◆ INSTRUCTIONS TO FOLLOW
Retype, exactly as they appear below, the lines between the line holding "невидим. Но он есть и необходим всем без" and the line holding "личинкой и пружиной, разбирают данный", both ends included.

◆ SOURCE DATA
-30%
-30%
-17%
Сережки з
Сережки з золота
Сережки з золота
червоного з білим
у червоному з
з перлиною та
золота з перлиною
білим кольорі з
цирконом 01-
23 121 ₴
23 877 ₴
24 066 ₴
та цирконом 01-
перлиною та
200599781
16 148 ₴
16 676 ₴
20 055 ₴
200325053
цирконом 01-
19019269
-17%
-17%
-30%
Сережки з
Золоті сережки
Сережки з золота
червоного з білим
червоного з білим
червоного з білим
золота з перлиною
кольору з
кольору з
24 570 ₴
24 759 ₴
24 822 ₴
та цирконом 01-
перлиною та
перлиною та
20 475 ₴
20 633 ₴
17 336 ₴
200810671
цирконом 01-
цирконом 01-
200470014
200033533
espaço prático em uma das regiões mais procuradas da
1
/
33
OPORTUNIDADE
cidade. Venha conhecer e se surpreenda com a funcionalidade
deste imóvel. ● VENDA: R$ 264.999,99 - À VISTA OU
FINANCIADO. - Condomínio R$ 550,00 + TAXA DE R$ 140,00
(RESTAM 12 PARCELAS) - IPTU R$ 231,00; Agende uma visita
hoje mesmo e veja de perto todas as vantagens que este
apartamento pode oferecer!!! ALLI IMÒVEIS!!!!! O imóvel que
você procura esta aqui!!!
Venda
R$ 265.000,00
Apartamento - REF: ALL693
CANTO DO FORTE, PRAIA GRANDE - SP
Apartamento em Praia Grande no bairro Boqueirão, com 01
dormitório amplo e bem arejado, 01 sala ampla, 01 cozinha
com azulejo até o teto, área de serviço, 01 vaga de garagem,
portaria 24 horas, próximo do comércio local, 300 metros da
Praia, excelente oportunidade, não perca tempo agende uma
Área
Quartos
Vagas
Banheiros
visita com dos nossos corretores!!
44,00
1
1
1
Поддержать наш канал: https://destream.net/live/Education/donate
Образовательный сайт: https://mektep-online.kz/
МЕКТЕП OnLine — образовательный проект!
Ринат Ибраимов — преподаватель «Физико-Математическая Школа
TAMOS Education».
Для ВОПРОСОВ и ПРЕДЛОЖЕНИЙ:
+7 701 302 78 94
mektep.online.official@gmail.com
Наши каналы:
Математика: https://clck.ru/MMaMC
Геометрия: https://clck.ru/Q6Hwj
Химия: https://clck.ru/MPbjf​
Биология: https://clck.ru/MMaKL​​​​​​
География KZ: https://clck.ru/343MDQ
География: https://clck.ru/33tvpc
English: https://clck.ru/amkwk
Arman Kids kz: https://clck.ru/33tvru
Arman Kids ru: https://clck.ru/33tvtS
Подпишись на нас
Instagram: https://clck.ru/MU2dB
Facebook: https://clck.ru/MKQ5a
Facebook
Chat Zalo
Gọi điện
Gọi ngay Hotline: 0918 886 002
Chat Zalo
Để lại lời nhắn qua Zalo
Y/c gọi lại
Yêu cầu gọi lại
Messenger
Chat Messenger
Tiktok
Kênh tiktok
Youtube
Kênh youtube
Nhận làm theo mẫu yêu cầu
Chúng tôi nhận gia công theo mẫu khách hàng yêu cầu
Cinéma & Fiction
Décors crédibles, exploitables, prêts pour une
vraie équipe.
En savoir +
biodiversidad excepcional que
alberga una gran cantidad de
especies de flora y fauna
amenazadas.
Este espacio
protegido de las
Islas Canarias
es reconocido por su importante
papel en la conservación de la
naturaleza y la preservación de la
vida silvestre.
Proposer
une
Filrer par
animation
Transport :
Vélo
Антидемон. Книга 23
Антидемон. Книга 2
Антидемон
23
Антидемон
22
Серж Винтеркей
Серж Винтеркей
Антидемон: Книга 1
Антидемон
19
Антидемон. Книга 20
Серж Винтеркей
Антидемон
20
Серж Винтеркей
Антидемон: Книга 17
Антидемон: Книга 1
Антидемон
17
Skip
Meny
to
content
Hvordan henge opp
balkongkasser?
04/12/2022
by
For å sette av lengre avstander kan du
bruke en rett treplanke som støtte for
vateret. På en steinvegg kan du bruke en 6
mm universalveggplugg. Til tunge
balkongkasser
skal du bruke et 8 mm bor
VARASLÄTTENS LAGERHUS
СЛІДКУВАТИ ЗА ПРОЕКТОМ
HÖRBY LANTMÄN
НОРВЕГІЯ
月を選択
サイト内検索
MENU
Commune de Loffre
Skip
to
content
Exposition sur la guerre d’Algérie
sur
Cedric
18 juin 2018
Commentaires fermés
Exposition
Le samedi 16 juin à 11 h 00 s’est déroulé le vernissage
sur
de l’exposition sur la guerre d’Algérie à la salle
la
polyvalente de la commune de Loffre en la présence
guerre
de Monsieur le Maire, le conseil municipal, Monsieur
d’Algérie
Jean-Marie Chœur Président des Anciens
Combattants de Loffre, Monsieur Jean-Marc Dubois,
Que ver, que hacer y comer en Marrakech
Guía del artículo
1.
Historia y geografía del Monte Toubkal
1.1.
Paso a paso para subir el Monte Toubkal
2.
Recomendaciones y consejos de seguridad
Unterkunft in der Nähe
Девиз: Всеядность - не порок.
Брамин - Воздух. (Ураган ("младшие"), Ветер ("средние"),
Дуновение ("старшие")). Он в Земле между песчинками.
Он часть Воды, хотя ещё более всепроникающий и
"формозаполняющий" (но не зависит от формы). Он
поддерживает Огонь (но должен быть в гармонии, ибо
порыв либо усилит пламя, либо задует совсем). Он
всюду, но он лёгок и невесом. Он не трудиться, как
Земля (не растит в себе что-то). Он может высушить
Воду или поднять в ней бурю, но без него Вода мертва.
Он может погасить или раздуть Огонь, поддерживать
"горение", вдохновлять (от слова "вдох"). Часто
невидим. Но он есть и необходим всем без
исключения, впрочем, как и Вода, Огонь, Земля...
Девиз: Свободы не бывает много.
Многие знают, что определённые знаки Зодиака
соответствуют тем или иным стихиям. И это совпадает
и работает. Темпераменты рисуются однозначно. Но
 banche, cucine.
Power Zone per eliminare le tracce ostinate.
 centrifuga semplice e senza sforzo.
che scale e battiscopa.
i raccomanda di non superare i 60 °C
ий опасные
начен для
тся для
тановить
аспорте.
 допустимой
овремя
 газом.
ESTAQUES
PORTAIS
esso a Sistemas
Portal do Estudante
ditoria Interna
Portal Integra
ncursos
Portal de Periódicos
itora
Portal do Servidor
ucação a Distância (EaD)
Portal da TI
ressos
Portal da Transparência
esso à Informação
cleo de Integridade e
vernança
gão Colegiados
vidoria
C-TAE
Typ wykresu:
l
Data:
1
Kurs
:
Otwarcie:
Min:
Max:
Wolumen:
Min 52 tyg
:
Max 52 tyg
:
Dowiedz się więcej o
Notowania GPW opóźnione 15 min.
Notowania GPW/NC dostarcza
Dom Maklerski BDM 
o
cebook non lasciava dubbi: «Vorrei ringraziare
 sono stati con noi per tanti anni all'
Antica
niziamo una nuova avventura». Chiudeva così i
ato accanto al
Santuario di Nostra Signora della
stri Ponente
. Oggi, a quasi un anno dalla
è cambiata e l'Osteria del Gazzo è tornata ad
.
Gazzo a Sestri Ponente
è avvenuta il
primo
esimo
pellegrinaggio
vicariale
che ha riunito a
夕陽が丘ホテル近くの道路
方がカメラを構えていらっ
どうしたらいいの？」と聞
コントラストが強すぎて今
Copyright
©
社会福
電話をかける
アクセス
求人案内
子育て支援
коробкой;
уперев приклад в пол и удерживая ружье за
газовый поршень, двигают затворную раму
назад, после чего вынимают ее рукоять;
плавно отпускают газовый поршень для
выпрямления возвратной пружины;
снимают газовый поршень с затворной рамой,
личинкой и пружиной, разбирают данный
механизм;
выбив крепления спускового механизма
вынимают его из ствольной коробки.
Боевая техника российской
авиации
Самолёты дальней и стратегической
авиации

◆ EXERCISE SOLUTION
невидим. Но он есть и необходим всем без
исключения, впрочем, как и Вода, Огонь, Земля...
Девиз: Свободы не бывает много.
Многие знают, что определённые знаки Зодиака
соответствуют тем или иным стихиям. И это совпадает
и работает. Темпераменты рисуются однозначно. Но
 banche, cucine.
Power Zone per eliminare le tracce ostinate.
 centrifuga semplice e senza sforzo.
che scale e battiscopa.
i raccomanda di non superare i 60 °C
ий опасные
начен для
тся для
тановить
аспорте.
 допустимой
овремя
 газом.
ESTAQUES
PORTAIS
esso a Sistemas
Portal do Estudante
ditoria Interna
Portal Integra
ncursos
Portal de Periódicos
itora
Portal do Servidor
ucação a Distância (EaD)
Portal da TI
ressos
Portal da Transparência
esso à Informação
cleo de Integridade e
vernança
gão Colegiados
vidoria
C-TAE
Typ wykresu:
l
Data:
1
Kurs
:
Otwarcie:
Min:
Max:
Wolumen:
Min 52 tyg
:
Max 52 tyg
:
Dowiedz się więcej o
Notowania GPW opóźnione 15 min.
Notowania GPW/NC dostarcza
Dom Maklerski BDM 
o
cebook non lasciava dubbi: «Vorrei ringraziare
 sono stati con noi per tanti anni all'
Antica
niziamo una nuova avventura». Chiudeva così i
ato accanto al
Santuario di Nostra Signora della
stri Ponente
. Oggi, a quasi un anno dalla
è cambiata e l'Osteria del Gazzo è tornata ad
.
Gazzo a Sestri Ponente
è avvenuta il
primo
esimo
pellegrinaggio
vicariale
che ha riunito a
夕陽が丘ホテル近くの道路
方がカメラを構えていらっ
どうしたらいいの？」と聞
コントラストが強すぎて今
Copyright
©
社会福
電話をかける
アクセス
求人案内
子育て支援
коробкой;
уперев приклад в пол и удерживая ружье за
газовый поршень, двигают затворную раму
назад, после чего вынимают ее рукоять;
плавно отпускают газовый поршень для
выпрямления возвратной пружины;
снимают газовый поршень с затворной рамой,
личинкой и пружиной, разбирают данный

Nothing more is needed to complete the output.